Just don't look for any postgame embrace between Phillips and
Schottenheimer.
Phillips' legs might be deader than most after Dick Vermeil's
rugged training camp at Western Illinois University. He's the second-oldest Ram behind Steve Bono, 36. But once he freshens up, the Rams expect him to be an effective run stuffer at 6 feet 5, 305 pounds in the defensive tackle rotation.
A stickler for conditioning, Phillips doesn't think he has lost
much as a player. He's an avid weightlifter, who made Muscle & Fitness magazine's 1998 NFL Strength Team (along with teammate Ernie Conwell). This past offseason, he took up boxing, sparring with International Boxing Association champion Jimmy Matz.
Football at 30-something, "almost becomes easier in some ways,
because you become more efficient at what you're doing," Phillips said. "Yeah, maybe you're not as spry as you were. Maybe you're not the same kind of guy in some ways physically. But you're able to do your job, and be almost as efficient at it, because you're more skilled."

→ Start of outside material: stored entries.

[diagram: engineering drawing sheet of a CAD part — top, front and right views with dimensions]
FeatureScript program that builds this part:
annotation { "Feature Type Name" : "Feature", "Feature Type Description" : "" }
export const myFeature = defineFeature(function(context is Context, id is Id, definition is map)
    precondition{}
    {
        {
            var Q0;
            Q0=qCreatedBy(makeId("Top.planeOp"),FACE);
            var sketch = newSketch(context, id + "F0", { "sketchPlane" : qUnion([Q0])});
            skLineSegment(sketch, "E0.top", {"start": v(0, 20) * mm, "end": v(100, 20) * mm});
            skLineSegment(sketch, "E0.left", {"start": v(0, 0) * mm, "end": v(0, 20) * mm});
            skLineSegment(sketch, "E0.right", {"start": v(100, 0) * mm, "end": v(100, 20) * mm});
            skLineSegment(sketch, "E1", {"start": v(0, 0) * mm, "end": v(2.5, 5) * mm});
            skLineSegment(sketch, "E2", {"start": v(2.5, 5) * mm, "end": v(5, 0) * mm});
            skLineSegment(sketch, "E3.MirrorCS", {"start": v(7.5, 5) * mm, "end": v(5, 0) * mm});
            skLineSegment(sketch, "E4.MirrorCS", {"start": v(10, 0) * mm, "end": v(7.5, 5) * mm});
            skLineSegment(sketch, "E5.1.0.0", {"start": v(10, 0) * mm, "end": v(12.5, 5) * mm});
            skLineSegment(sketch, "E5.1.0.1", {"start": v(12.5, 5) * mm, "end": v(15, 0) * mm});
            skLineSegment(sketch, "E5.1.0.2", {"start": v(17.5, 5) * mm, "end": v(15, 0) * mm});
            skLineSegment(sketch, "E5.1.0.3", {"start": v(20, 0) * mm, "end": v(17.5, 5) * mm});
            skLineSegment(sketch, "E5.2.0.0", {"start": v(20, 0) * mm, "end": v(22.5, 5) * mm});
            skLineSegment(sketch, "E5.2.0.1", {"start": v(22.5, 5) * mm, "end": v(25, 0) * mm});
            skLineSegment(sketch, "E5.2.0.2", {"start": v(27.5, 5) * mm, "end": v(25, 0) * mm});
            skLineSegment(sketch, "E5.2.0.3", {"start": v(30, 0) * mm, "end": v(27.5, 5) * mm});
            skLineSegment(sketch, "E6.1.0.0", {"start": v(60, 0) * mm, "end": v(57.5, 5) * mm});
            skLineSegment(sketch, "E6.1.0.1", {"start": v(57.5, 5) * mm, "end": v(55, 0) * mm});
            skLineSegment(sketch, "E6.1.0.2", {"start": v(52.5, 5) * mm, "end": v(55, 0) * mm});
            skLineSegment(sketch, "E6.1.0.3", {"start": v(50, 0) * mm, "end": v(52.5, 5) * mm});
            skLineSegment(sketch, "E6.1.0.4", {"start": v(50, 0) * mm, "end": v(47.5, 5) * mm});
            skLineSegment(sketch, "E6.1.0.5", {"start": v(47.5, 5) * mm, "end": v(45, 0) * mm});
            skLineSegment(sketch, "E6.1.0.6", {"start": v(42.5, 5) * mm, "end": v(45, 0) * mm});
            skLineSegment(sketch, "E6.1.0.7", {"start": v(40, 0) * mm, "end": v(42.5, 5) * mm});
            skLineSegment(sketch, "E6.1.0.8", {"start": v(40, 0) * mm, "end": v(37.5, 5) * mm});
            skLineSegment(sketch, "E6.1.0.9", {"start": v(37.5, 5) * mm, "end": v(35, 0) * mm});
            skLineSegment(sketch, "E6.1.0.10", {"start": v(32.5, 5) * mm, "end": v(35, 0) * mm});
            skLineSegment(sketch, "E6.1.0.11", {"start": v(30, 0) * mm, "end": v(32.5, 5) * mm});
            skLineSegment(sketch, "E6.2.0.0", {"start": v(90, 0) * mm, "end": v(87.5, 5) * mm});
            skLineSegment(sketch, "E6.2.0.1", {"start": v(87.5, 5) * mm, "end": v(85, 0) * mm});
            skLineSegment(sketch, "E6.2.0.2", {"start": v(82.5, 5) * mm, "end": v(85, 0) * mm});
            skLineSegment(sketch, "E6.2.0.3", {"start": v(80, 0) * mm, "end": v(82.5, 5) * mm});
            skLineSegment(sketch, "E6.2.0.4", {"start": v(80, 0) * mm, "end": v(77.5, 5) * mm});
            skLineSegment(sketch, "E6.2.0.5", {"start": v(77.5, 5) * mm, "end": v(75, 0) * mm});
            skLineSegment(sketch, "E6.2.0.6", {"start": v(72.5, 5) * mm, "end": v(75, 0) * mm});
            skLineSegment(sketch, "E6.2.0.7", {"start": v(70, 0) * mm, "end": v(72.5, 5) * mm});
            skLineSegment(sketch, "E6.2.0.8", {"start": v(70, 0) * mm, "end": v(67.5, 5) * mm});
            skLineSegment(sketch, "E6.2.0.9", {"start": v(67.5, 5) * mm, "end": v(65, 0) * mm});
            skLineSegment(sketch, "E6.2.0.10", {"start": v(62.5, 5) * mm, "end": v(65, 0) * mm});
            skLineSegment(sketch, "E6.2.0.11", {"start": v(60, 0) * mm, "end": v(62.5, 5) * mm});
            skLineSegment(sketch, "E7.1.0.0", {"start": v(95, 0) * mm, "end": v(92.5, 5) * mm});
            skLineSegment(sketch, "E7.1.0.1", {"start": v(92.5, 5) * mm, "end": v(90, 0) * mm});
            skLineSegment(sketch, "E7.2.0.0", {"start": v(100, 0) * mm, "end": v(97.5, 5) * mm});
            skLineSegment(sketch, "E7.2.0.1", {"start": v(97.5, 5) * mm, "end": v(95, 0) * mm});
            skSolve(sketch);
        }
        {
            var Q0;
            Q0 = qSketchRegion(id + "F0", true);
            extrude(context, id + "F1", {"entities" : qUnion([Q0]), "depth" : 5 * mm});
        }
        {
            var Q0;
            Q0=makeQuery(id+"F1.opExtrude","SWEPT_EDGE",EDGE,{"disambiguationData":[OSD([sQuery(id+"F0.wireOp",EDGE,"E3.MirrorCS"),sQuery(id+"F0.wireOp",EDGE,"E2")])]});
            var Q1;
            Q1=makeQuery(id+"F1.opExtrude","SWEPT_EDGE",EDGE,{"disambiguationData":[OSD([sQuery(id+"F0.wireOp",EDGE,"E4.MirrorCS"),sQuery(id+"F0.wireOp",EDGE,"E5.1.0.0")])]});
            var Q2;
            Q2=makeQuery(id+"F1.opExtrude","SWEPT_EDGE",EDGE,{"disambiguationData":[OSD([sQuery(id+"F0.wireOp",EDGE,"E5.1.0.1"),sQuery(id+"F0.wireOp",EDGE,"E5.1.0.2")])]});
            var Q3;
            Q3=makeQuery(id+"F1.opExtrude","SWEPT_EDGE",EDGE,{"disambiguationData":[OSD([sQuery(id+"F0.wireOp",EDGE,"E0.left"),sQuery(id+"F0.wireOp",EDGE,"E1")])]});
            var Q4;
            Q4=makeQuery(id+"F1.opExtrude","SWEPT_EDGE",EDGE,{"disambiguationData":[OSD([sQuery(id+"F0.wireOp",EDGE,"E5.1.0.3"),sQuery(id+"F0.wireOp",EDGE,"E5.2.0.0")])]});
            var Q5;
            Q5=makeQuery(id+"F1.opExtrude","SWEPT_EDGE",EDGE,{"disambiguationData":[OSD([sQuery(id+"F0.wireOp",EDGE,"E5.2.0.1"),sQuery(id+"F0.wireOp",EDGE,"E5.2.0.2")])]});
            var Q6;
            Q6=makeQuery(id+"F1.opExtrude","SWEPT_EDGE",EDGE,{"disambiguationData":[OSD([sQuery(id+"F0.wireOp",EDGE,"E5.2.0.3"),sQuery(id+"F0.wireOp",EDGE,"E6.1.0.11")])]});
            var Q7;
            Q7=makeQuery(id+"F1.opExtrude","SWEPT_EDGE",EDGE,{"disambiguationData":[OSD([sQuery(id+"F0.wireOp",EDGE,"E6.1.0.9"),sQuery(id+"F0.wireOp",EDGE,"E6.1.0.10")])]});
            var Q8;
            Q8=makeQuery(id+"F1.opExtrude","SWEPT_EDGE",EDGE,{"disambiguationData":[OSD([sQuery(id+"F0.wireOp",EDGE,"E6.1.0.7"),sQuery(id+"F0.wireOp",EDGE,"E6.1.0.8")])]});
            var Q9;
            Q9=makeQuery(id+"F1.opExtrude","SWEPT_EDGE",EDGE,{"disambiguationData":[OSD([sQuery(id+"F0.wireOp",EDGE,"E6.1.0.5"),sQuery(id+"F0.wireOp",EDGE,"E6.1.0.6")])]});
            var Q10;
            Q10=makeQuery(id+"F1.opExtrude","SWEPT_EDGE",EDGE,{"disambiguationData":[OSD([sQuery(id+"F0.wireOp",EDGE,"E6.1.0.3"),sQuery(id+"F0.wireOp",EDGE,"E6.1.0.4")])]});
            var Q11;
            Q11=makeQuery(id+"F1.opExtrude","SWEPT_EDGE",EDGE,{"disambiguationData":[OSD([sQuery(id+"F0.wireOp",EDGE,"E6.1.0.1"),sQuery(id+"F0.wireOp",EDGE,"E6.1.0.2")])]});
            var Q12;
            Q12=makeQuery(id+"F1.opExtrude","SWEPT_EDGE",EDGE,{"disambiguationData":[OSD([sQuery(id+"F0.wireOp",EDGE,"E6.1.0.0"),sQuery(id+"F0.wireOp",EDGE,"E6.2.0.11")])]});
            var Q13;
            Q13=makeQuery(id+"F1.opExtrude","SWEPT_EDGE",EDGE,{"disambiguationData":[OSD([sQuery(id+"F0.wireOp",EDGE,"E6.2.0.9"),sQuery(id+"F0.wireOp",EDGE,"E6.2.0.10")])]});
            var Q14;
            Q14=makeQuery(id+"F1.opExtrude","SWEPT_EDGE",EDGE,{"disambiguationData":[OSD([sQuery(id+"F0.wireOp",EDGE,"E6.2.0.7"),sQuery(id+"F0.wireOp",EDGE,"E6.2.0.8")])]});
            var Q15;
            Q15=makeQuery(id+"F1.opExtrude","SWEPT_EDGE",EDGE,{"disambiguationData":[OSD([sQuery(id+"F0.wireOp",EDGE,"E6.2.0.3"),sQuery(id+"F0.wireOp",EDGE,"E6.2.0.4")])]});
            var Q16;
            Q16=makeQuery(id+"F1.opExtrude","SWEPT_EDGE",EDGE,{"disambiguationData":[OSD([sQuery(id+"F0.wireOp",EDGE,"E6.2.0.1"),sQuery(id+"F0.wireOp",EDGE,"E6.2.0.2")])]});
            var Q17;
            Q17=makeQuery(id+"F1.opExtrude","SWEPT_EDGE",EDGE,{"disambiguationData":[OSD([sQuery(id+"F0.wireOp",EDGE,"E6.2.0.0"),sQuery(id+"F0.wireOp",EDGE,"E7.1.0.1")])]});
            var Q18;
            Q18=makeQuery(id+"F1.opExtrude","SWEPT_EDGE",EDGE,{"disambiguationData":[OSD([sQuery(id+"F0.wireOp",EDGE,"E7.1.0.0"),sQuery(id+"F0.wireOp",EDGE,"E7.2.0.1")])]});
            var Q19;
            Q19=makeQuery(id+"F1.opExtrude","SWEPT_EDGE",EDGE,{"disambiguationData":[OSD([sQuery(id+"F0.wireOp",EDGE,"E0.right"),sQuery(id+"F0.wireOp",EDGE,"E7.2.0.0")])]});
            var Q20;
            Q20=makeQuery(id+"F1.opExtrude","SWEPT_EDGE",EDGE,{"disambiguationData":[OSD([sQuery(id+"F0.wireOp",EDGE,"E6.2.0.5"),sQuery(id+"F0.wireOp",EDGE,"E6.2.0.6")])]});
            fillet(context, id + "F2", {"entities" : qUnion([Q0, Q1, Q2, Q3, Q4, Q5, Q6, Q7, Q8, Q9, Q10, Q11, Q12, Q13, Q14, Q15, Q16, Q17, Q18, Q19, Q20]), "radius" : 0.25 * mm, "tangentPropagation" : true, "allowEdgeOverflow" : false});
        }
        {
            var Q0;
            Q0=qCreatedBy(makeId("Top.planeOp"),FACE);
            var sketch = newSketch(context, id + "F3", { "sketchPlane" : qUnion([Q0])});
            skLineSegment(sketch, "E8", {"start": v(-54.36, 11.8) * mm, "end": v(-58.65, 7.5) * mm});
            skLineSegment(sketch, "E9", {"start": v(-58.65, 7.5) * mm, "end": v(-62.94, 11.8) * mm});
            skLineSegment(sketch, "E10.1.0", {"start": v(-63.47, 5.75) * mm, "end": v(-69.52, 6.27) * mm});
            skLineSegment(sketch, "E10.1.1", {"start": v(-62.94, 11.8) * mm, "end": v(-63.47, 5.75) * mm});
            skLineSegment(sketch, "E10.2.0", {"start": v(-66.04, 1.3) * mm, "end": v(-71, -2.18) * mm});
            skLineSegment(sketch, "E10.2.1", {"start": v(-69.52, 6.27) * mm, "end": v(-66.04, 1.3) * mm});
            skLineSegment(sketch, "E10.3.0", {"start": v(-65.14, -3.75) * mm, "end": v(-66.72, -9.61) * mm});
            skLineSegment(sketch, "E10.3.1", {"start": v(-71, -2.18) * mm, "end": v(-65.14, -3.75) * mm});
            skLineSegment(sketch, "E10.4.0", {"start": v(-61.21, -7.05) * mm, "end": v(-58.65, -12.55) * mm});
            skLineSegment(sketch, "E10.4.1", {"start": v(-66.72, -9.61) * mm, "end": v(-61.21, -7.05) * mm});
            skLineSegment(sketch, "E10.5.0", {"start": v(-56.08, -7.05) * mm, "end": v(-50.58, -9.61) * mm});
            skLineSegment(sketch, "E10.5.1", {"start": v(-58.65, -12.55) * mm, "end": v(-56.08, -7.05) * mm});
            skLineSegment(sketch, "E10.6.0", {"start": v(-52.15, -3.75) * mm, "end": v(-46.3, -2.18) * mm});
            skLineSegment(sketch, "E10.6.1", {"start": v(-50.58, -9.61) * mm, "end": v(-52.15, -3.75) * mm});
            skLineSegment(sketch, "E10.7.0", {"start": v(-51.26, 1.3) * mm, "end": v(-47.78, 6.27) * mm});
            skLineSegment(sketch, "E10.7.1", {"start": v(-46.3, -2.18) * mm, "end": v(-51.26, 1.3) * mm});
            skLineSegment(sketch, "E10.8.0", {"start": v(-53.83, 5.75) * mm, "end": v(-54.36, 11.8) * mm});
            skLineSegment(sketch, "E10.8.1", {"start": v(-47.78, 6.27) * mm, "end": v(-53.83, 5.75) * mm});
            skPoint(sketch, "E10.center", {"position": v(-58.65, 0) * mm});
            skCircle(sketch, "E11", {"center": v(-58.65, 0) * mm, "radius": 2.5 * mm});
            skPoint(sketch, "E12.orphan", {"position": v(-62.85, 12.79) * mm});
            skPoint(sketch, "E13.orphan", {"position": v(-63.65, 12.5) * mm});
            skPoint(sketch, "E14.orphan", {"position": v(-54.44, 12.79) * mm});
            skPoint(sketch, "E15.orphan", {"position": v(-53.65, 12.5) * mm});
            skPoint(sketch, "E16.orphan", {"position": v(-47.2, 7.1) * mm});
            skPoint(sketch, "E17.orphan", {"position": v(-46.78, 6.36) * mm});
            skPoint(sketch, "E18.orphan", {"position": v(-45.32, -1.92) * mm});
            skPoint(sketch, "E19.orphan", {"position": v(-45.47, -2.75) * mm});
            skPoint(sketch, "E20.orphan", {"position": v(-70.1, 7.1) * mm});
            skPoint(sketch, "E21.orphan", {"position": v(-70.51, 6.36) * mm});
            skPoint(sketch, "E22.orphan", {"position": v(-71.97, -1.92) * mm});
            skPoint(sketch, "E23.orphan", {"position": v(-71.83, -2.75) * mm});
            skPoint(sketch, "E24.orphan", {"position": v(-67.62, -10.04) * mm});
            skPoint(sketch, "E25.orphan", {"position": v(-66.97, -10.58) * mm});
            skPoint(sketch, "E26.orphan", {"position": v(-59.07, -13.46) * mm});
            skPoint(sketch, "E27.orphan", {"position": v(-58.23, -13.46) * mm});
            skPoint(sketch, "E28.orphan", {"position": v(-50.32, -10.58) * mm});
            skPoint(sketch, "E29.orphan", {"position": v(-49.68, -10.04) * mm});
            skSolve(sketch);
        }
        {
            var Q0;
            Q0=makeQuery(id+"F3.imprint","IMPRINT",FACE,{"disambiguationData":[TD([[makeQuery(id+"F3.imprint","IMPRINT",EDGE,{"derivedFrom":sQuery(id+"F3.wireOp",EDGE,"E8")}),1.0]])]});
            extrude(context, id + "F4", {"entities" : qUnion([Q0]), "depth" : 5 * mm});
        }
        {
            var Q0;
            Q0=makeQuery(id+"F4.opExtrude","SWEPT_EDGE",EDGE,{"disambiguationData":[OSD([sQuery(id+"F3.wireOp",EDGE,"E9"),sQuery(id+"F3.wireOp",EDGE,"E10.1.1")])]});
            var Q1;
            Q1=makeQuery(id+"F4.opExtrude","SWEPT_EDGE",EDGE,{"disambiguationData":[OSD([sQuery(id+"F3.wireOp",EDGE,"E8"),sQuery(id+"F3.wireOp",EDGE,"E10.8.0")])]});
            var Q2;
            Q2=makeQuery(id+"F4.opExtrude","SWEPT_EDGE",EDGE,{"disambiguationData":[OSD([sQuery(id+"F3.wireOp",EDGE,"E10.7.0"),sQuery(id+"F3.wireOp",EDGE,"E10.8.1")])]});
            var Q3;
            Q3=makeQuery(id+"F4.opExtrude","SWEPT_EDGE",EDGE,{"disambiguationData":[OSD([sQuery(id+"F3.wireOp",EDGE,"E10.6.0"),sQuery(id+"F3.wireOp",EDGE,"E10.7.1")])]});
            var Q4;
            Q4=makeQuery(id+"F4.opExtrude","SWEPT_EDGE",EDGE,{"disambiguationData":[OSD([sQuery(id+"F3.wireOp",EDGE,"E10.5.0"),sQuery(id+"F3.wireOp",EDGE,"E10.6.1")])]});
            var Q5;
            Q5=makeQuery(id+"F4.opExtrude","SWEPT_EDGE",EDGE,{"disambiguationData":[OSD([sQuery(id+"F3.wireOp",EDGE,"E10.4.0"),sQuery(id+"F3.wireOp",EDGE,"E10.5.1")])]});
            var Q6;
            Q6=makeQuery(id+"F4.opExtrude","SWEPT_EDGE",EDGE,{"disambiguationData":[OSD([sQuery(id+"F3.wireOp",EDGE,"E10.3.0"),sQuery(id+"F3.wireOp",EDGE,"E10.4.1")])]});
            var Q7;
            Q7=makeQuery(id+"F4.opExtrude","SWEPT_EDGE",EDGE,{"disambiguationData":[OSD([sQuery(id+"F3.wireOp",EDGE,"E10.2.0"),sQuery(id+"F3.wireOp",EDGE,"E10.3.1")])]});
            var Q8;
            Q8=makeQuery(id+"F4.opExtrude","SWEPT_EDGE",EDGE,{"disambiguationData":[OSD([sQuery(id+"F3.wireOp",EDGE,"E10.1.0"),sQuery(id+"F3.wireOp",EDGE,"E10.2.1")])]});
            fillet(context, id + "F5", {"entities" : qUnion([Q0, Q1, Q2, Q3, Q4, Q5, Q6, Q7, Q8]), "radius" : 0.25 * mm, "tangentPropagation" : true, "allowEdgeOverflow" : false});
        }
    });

Phillips and his wife, Cynthia, had a high profile in Kansas
City. Both are attorneys - Joe still practices - and both were active in a variety of charities. Phillips had a radio show and a television show at various times during his six-year tenure as a Chief. Cynthia did a television pregame show before Chiefs night games and would like to get involved in TV in St. Louis.
Cynthia, son Joseph, 4, and daughter Marian, 2, are moving to
St. Louis on Wednesday. Oldest daughter Ashley is staying in Kansas City to attend seventh grade, under the care of her grandmother and grandfather.
"It was time for us to move on," Cynthia said Thursday from
Kansas City. "In some respects, it was very sad, because we are so involved. It was like losing a family member when we left the Chiefs."